» **Excerpt provided**
----

I was in LA visiting my boyfriend. This is back in around 2004 and there were tensions in the Middle East being aired on TV. We were staying at his parents home. I must have been an inconspicuous guest because one morning his mother was walking about the house saying things like “Just bomb them all to the ground.” It was in reaction to the reports she was hearing on the radio. Her energy was raw and real.
I was so shocked to hear her speak like this. Especially because she was a psychiatrist, an intellectual and a published author.
I could not comprehend how she has no interest in the people she was speaking of and that her wish was to eradicate them.
What was the point of all her knowledge if she has no compassion? How could her being offer anything of value to her clients or readership?
To me, fostering respectful connecting with others is one of life’s great purposes and joys. To me it seemed so simple to just have a heart that wants some peace for others even if they are thousands of miles away and have a different view of life and god.
I graduated from my formative years of rebelling and rejecting the world to arrive at a thing called Adulthood. It has brought me to a place where I honour all the people I encounter. No matter how different we are, friends, family, and people in our communities are given my respect.

----

(Collected data)
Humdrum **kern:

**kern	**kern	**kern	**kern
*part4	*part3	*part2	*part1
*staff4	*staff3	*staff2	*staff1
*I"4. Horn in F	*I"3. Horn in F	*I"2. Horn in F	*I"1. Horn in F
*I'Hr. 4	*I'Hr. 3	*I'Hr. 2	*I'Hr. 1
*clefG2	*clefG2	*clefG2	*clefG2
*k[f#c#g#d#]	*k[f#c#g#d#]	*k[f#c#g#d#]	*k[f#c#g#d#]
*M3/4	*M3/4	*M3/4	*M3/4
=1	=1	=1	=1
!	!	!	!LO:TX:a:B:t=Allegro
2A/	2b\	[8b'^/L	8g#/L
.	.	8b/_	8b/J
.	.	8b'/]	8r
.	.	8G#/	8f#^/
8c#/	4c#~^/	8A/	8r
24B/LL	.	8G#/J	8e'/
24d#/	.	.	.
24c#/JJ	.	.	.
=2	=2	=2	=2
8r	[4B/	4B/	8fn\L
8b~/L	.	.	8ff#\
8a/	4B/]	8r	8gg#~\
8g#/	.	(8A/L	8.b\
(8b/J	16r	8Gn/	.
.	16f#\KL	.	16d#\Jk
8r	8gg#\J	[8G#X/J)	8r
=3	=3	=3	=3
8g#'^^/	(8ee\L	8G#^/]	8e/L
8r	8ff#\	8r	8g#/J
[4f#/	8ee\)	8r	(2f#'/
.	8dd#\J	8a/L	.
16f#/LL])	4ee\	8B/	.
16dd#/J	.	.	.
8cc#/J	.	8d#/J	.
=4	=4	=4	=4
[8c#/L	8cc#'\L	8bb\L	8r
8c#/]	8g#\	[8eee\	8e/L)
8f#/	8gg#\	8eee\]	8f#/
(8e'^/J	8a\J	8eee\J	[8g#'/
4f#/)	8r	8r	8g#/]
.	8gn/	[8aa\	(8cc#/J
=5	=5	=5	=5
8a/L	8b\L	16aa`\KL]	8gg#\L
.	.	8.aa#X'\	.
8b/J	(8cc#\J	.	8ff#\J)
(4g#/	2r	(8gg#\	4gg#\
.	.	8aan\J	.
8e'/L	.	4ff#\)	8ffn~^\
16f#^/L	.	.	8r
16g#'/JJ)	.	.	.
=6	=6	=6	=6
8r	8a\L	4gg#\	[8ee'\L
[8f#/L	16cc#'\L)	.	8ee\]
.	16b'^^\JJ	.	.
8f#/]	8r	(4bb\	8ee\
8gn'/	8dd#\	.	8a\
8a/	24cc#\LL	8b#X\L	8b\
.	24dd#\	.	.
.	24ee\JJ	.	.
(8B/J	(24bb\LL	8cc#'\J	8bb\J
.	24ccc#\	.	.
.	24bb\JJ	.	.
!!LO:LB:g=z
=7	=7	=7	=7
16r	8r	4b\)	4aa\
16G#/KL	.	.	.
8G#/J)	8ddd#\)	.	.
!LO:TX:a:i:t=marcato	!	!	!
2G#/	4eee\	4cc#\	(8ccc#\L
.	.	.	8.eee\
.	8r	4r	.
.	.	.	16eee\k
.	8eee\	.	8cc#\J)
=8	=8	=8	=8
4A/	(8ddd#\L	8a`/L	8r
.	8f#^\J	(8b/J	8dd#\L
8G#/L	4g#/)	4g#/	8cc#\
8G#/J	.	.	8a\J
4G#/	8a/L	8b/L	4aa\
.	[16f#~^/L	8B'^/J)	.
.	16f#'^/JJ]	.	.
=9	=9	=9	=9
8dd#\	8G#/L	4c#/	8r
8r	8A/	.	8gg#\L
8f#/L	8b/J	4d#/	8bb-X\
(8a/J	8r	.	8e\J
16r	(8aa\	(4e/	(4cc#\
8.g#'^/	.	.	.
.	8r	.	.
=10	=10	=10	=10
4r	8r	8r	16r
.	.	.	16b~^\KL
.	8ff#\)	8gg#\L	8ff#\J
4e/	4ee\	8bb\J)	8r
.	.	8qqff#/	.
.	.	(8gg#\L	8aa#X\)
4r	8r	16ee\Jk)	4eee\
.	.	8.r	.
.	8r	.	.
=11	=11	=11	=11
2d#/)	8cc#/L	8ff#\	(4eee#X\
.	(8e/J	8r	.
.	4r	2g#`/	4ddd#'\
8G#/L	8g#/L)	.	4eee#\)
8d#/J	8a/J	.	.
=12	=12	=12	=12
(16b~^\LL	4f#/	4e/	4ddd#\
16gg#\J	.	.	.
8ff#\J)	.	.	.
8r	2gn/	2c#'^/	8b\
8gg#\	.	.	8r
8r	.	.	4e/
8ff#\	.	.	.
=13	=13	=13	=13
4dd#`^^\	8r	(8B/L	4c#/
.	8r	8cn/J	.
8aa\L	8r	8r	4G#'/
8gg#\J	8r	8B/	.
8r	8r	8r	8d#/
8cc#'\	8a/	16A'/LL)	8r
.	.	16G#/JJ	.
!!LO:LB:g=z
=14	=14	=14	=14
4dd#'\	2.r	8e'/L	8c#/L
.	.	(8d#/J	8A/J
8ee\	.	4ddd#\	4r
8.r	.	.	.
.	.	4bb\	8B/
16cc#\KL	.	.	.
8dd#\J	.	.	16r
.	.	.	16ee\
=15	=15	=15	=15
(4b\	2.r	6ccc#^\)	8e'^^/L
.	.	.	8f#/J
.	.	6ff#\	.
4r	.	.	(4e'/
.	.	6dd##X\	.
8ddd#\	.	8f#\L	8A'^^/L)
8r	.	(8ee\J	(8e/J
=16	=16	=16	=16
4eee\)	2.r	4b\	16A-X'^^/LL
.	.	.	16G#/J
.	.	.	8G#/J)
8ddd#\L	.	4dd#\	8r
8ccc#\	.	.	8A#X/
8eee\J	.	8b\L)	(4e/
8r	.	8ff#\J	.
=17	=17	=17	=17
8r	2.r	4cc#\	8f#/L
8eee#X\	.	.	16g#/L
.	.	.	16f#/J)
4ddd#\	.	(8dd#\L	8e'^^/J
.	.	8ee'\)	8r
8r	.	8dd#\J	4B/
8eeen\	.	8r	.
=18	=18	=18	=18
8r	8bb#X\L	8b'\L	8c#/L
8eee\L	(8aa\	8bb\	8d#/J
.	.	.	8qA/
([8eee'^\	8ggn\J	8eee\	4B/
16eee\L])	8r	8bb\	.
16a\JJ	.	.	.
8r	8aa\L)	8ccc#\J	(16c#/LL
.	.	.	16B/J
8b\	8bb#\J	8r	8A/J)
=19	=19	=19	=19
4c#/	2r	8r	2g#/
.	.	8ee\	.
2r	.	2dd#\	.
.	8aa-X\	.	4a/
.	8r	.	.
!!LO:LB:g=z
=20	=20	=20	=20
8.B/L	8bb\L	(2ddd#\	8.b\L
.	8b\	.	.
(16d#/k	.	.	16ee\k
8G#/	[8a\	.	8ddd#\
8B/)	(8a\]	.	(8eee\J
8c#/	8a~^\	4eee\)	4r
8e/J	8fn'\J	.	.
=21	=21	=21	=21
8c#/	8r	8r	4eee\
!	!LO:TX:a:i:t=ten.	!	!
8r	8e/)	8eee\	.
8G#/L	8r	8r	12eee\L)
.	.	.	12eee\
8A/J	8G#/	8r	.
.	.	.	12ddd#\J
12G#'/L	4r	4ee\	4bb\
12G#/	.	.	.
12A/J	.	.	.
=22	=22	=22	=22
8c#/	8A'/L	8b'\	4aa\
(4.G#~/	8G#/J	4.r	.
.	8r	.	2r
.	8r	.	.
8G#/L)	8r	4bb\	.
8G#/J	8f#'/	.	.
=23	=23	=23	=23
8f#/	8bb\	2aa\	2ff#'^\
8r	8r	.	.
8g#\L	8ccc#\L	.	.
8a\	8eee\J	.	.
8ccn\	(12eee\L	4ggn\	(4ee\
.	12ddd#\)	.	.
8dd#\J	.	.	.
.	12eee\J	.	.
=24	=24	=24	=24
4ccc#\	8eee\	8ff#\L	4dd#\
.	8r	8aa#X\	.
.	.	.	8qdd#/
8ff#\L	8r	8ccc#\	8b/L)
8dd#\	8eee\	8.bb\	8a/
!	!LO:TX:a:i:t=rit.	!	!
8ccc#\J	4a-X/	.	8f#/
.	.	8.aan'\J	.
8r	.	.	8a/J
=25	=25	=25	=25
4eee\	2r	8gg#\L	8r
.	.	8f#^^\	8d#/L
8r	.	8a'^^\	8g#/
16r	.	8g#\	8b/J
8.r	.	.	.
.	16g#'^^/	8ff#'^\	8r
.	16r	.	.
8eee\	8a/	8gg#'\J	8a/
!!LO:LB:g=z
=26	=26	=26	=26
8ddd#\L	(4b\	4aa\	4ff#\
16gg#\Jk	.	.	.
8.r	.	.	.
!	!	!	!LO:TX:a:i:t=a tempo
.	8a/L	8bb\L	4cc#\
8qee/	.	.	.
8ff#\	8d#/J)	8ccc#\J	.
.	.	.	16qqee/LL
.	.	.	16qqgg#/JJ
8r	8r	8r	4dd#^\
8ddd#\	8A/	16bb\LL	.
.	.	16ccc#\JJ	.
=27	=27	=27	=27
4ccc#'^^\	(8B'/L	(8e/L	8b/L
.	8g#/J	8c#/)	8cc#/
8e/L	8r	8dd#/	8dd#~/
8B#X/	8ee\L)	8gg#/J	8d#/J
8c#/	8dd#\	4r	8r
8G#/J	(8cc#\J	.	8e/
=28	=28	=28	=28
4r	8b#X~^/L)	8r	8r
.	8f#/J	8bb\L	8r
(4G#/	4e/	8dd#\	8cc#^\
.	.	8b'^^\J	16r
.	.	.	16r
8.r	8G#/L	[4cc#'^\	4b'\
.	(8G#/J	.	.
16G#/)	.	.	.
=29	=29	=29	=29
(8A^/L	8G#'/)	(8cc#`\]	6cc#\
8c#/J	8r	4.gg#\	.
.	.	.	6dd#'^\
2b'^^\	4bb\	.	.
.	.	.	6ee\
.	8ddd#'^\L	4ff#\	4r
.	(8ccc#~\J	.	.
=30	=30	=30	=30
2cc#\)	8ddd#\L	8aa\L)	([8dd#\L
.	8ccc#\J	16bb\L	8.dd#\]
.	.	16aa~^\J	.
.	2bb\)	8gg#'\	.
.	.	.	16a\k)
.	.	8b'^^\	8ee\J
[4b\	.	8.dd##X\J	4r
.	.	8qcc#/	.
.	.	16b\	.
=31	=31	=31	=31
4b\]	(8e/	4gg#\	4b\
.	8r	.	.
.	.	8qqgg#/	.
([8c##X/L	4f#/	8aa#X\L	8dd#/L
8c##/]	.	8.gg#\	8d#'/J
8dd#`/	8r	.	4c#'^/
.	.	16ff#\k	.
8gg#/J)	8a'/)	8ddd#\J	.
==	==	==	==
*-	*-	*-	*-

----

» **Exercise tasks**
[1] In the essay about the visit to LA, what did the boyfriend's mother do for a living?
[2] Quote the essay about the visit to LA, beginning at the words "To me, fostering" and stopping after "life and god.".
The records are separate material, not part of the essay.

» **Expected responses**
[1] She was a psychiatrist, an intellectual and a published author.

[2]
To me, fostering respectful connecting with others is one of life’s great purposes and joys. To me it seemed so simple to just have a heart that wants some peace for others even if they are thousands of miles away and have a different view of life and god.